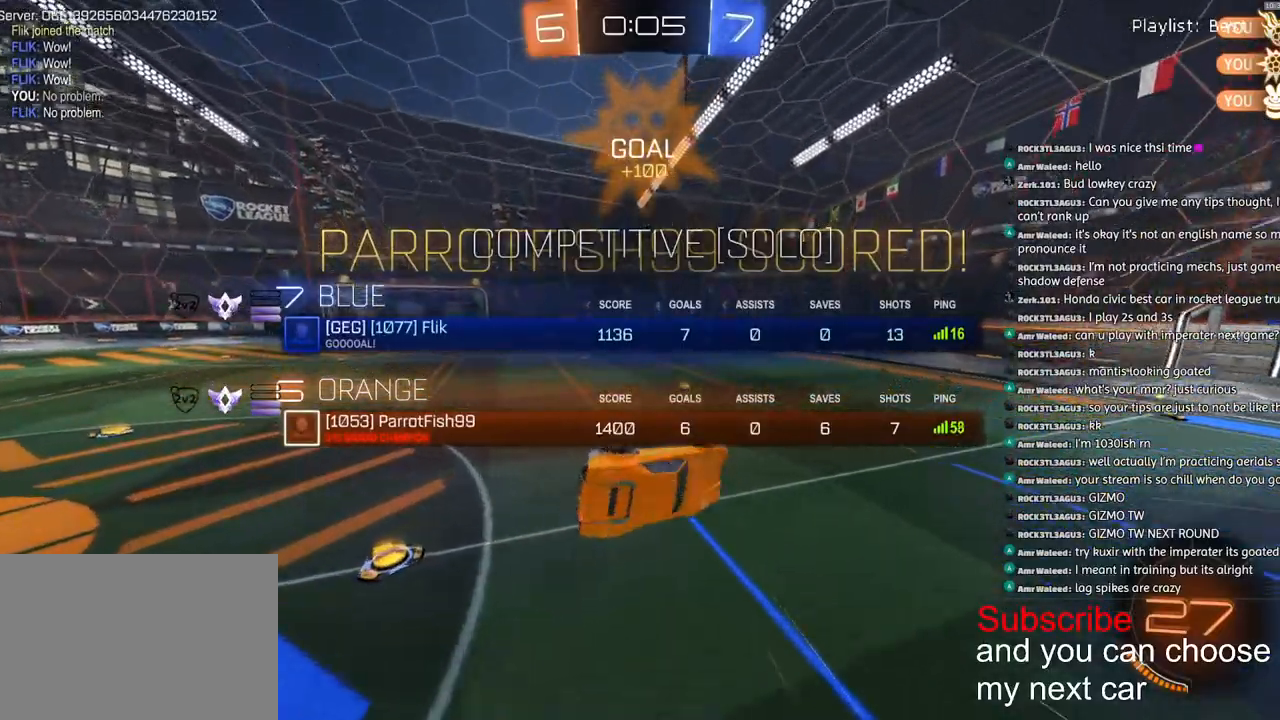
{"buttons": ["L1"], "left_stick": "left", "right_stick": "center", "events": [[133, "SQUARE", "up"], [150, "left_stick", "center"], [167, "L2", "up"], [233, "R2", "up"], [333, "left_stick", "left"], [367, "CROSS", "down"], [367, "L1", "down"], [450, "CROSS", "up"]]}
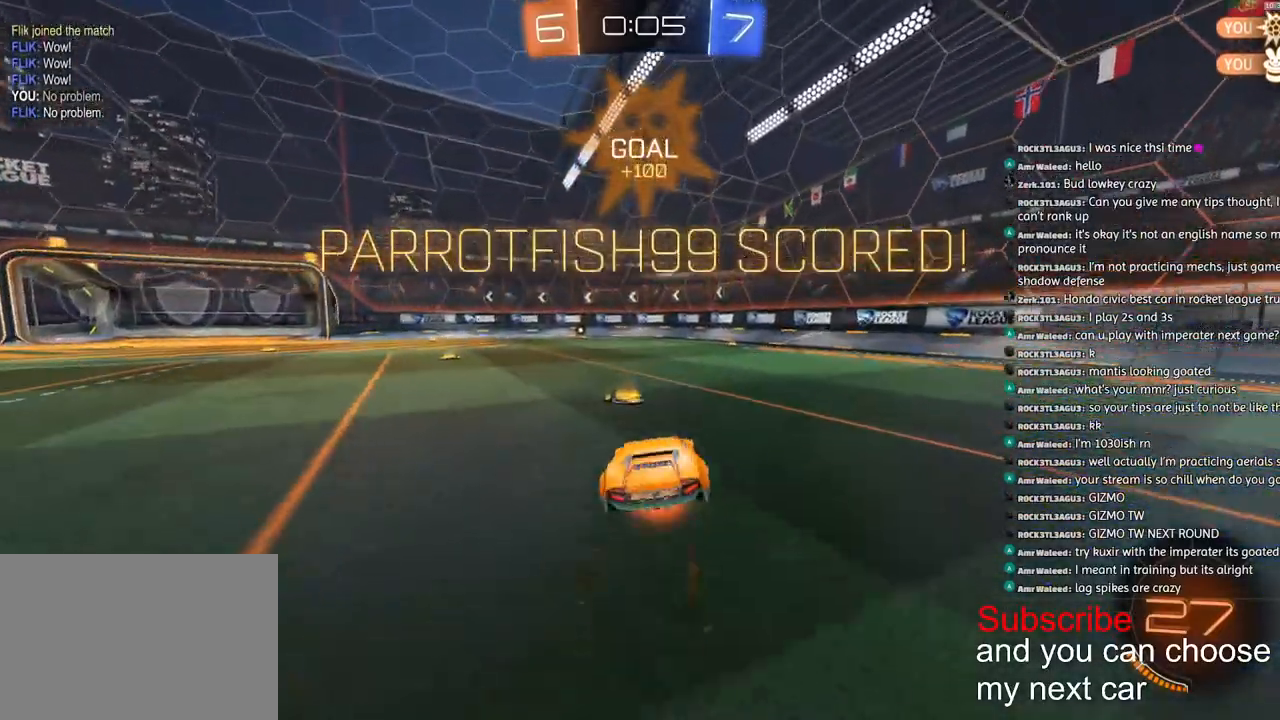
{"buttons": ["CROSS", "L1"], "left_stick": "left", "right_stick": "center"}
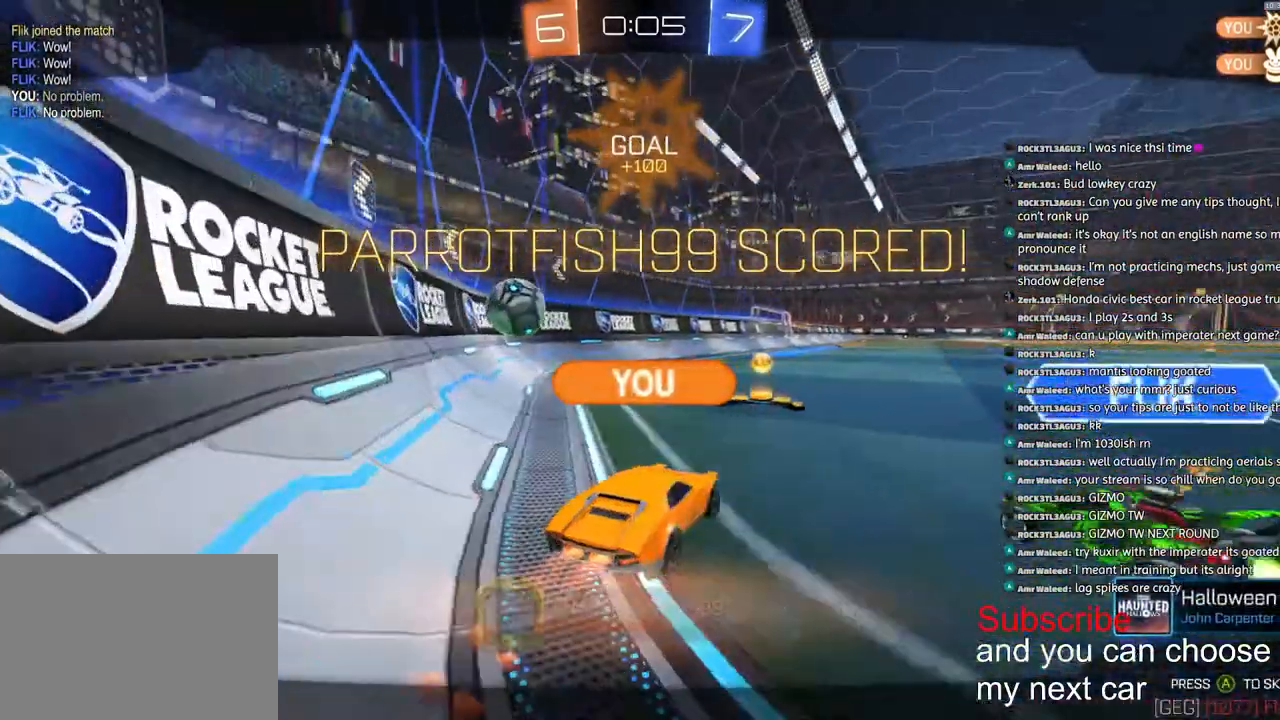
{"buttons": [], "left_stick": "left", "right_stick": "center", "events": [[33, "CROSS", "up"], [83, "L1", "up"], [283, "left_stick", "center"], [367, "left_stick", "left"]]}
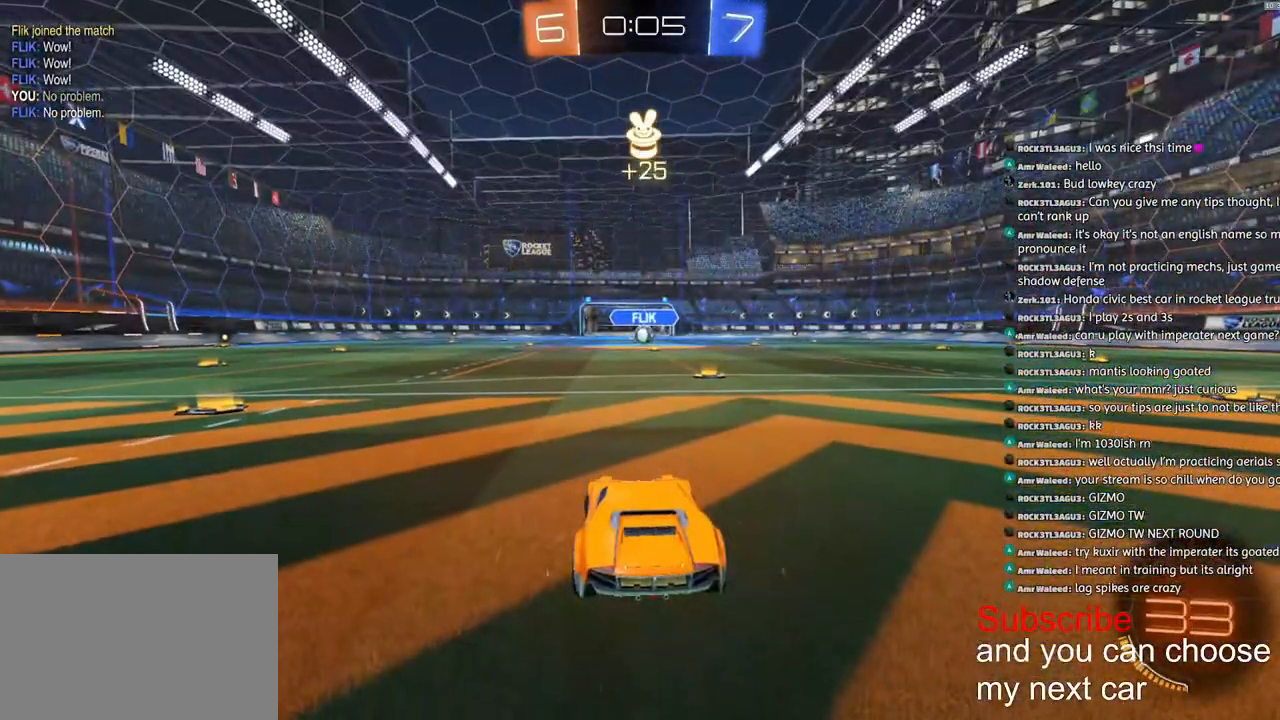
{"buttons": ["R1", "R2"], "left_stick": "left", "right_stick": "center", "events": [[17, "left_stick", "right"], [167, "SQUARE", "down"], [167, "left_stick", "left"], [333, "left_stick", "right"], [383, "R1", "down"], [400, "R2", "down"], [417, "SQUARE", "up"], [500, "left_stick", "left"]]}
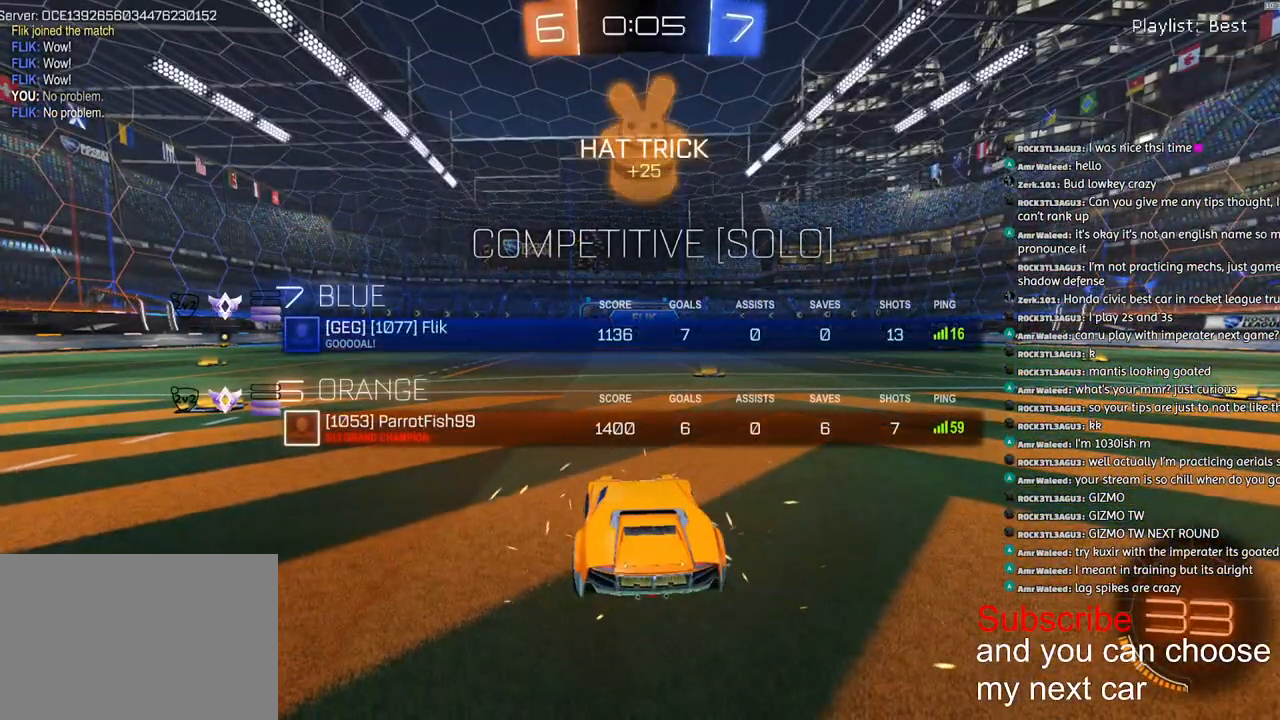
{"buttons": ["SQUARE", "R1", "R2"], "left_stick": "center", "right_stick": "center", "events": [[33, "R3", "down"], [83, "R3", "up"], [83, "right_stick", "up-right"], [117, "left_stick", "center"], [167, "right_stick", "center"], [200, "SQUARE", "down"]]}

→ **PROBLEM DETAILS**
Type out the entries again without a single change, and leave the pictures out.

→ **WORKED SOLUTION**
{"buttons": ["L1"], "left_stick": "left", "right_stick": "center", "events": [[133, "SQUARE", "up"], [150, "left_stick", "center"], [167, "L2", "up"], [233, "R2", "up"], [333, "left_stick", "left"], [367, "CROSS", "down"], [367, "L1", "down"], [450, "CROSS", "up"]]}
{"buttons": ["CROSS", "L1"], "left_stick": "left", "right_stick": "center"}
{"buttons": [], "left_stick": "left", "right_stick": "center", "events": [[33, "CROSS", "up"], [83, "L1", "up"], [283, "left_stick", "center"], [367, "left_stick", "left"]]}
{"buttons": ["R1", "R2"], "left_stick": "left", "right_stick": "center", "events": [[17, "left_stick", "right"], [167, "SQUARE", "down"], [167, "left_stick", "left"], [333, "left_stick", "right"], [383, "R1", "down"], [400, "R2", "down"], [417, "SQUARE", "up"], [500, "left_stick", "left"]]}
{"buttons": ["SQUARE", "R1", "R2"], "left_stick": "center", "right_stick": "center", "events": [[33, "R3", "down"], [83, "R3", "up"], [83, "right_stick", "up-right"], [117, "left_stick", "center"], [167, "right_stick", "center"], [200, "SQUARE", "down"]]}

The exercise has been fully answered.